:: Source data

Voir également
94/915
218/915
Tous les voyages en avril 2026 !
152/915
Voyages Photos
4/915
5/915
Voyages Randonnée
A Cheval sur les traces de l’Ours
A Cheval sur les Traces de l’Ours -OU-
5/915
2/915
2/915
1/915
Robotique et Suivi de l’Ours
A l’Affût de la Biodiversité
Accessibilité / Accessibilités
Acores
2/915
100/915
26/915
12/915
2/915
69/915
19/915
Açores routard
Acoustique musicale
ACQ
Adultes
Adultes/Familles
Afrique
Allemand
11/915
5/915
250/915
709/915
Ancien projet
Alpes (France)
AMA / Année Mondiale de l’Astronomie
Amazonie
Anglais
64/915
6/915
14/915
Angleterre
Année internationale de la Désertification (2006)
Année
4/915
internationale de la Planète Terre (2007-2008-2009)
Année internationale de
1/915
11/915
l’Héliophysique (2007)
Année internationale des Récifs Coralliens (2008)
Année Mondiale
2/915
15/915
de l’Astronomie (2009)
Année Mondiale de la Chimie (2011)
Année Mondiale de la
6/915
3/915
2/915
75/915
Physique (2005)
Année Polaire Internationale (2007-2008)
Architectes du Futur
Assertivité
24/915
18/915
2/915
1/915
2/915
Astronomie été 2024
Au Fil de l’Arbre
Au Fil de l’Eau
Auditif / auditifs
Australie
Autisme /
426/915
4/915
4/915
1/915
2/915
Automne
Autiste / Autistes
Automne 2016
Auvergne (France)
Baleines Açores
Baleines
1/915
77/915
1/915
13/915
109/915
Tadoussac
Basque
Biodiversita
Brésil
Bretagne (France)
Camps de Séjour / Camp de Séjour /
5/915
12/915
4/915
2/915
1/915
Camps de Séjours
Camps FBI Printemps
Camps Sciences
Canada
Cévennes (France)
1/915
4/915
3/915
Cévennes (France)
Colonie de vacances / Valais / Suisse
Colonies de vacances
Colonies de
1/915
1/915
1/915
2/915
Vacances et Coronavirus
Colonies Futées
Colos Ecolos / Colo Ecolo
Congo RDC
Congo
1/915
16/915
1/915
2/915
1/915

::::
:: Source data

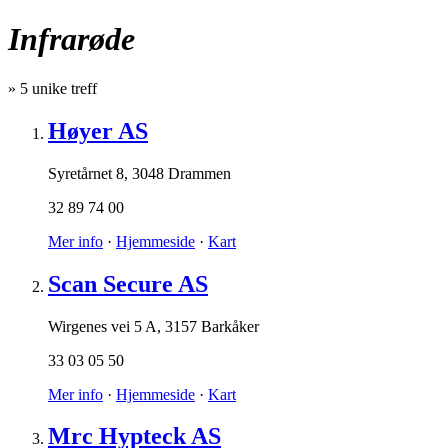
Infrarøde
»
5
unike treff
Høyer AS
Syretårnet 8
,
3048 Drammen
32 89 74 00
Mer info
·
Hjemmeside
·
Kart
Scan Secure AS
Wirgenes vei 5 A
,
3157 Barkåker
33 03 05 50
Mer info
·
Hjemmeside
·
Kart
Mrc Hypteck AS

::::
:: Source data

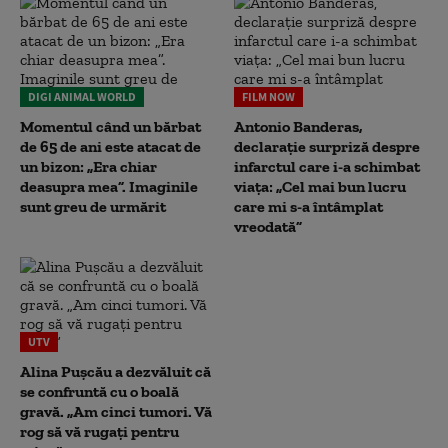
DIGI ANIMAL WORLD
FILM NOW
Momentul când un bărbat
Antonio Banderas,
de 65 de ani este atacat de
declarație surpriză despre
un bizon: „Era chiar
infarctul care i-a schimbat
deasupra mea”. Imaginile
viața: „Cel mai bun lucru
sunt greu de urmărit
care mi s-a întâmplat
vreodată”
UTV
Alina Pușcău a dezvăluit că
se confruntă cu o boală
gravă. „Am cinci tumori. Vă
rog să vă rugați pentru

::::

Task item — Of all the entries above, retype exactly the lines from the line with "Voir également" to the line with "de l’Astronomie (2009)", both included, and no others.

Exercise answer —
Voir également
94/915
218/915
Tous les voyages en avril 2026 !
152/915
Voyages Photos
4/915
5/915
Voyages Randonnée
A Cheval sur les traces de l’Ours
A Cheval sur les Traces de l’Ours -OU-
5/915
2/915
2/915
1/915
Robotique et Suivi de l’Ours
A l’Affût de la Biodiversité
Accessibilité / Accessibilités
Acores
2/915
100/915
26/915
12/915
2/915
69/915
19/915
Açores routard
Acoustique musicale
ACQ
Adultes
Adultes/Familles
Afrique
Allemand
11/915
5/915
250/915
709/915
Ancien projet
Alpes (France)
AMA / Année Mondiale de l’Astronomie
Amazonie
Anglais
64/915
6/915
14/915
Angleterre
Année internationale de la Désertification (2006)
Année
4/915
internationale de la Planète Terre (2007-2008-2009)
Année internationale de
1/915
11/915
l’Héliophysique (2007)
Année internationale des Récifs Coralliens (2008)
Année Mondiale
2/915
15/915
de l’Astronomie (2009)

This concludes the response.